TASK BRIEF :: Find every line in the data below that contains the word "Scegli", matching its capitalization exactly, and copy each of those lines.

INFORMATION ::
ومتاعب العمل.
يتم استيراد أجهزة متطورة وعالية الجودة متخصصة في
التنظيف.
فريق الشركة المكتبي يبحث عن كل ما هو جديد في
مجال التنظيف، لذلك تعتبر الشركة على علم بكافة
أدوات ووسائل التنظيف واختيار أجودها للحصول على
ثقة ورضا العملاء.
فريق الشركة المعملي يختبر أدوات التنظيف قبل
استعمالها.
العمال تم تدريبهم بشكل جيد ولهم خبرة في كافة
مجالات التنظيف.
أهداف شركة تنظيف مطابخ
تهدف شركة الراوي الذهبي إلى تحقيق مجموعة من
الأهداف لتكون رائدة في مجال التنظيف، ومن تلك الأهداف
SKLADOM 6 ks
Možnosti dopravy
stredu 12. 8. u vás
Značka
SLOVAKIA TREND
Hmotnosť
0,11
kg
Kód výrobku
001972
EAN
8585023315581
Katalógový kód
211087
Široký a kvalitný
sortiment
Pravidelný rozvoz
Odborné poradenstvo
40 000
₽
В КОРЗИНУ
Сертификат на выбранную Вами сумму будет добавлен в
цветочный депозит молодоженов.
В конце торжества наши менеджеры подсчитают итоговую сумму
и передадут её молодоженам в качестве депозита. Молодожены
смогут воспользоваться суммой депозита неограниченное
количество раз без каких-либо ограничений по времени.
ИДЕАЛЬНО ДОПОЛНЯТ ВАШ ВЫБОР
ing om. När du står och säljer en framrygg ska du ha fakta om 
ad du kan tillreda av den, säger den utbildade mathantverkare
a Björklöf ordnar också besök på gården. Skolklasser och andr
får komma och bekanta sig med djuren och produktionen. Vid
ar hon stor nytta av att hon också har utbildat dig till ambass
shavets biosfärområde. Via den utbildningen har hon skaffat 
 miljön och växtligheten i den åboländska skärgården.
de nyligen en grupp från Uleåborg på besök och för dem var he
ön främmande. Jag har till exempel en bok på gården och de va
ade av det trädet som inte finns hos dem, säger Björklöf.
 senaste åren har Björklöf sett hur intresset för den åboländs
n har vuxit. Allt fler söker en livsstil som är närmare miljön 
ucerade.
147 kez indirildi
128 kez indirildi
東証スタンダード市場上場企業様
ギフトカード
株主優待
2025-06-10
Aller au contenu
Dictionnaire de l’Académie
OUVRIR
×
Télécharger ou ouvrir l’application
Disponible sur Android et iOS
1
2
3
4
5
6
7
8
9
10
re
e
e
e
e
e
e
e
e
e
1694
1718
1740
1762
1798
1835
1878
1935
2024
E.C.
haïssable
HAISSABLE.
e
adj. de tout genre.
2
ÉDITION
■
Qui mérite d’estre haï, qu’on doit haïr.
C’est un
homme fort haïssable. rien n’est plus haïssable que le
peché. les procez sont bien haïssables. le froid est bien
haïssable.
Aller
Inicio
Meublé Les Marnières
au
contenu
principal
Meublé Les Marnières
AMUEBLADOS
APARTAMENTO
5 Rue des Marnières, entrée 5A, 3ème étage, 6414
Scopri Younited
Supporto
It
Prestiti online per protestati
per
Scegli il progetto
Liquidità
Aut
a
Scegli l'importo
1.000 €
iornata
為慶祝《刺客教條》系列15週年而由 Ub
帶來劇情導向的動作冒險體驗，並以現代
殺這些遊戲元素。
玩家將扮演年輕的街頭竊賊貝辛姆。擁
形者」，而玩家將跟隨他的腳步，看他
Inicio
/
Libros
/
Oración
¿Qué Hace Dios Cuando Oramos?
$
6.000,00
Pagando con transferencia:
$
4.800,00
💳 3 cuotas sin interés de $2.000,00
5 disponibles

TASK RESULT ::
Scegli il progetto
Scegli l'importo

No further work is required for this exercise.